Shares in several of the UK’s major banks moved higher on Tuesday after the Bank of England scrapped a ban on dividend payments introduced during the Coronavirus pandemic.
In a statement on Tuesday morning, the BoE’s Prudential Regulation Authority (PRA) said that the UK’s banks “remain well capitalised and resilient” and that uncertainty around the economy and the pandemic had “decreased significantly” since December last year.
As a result, the PRA said the “guardrails” on dividends introduced in 2020 have been “removed with immediate effect” as part of the central bank’s intention to “transition back to its standard approach to capital-setting and shareholder distributions through 2021”.
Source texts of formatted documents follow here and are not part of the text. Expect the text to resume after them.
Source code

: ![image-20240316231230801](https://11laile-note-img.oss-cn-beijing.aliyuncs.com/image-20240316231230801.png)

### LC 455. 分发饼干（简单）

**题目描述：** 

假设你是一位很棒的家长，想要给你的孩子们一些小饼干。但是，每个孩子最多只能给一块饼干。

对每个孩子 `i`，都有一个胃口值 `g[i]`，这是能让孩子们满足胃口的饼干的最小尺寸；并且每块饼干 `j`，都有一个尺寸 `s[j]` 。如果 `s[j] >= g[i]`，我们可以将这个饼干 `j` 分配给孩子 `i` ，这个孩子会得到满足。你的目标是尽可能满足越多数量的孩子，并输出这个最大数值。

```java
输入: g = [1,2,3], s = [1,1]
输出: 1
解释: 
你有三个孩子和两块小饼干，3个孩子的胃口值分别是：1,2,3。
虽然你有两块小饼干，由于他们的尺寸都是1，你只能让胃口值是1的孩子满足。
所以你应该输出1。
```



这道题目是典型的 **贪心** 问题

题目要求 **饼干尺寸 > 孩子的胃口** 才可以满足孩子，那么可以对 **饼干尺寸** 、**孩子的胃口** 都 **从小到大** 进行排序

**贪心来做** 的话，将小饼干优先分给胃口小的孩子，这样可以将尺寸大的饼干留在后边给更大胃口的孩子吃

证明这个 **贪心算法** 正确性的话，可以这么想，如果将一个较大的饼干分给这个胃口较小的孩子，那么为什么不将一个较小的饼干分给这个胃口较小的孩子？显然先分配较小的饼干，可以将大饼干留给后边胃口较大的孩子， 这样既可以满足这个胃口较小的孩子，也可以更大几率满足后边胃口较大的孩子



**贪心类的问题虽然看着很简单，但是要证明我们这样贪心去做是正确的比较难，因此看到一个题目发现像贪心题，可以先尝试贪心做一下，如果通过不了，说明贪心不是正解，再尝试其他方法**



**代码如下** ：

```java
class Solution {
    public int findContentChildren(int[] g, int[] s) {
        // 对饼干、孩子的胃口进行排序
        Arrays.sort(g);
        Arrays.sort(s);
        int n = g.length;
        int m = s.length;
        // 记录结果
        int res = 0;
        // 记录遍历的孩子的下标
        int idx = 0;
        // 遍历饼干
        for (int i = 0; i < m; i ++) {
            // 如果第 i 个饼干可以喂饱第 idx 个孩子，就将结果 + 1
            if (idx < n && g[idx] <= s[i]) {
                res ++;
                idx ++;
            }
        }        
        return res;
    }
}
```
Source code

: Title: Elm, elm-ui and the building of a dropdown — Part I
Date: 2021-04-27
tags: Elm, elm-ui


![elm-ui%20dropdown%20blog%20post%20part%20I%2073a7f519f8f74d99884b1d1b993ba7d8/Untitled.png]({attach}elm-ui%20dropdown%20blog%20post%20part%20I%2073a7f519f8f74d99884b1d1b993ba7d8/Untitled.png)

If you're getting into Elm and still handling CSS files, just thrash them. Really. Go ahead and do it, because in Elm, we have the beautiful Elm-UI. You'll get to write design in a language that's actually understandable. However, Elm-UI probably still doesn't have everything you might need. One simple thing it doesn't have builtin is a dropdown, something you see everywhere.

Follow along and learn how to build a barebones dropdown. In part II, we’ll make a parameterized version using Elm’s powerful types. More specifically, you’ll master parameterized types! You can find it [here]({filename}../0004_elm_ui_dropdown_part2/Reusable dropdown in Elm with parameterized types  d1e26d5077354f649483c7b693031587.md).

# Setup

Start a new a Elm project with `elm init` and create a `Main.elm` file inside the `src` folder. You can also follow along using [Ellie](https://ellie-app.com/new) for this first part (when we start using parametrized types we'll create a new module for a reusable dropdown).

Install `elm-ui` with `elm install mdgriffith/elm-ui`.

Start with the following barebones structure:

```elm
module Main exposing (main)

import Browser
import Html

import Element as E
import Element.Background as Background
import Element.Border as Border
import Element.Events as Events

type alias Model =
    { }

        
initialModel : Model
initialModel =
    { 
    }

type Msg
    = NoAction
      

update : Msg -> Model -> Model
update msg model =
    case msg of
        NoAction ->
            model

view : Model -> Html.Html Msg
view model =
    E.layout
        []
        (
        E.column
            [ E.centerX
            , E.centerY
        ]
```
The BoE initially forced banks to suspend dividend payments in March last year as the onset of the pandemic caused global markets to tumble. The central bank also announced in December that for 2021 banks could announce dividends but not pay them.
Despite the removal of the restrictions, the BoE warned that the banks should “continue to support households and businesses through the economic recovery”, and as a result bank boards should “continue to exercise an appropriate degree of caution around the level of any shareholder distributions”.
However, the return of dividends boosted bank shares in early trading, with Lloyds Banking Group PLC (LON:LLOY) up 1.3% at 47.8p, while Barclays PLC (LON:BARC) rose 0.7% to 173.9p, HSBC Holdings PLC (LON:HSBA) climbed 1.6% to 419.3p, Standard Chartered PLC gained 1% to 459.5p and NatWest Group PLC (LON:NWG) ascended 1.9% to 210.7p.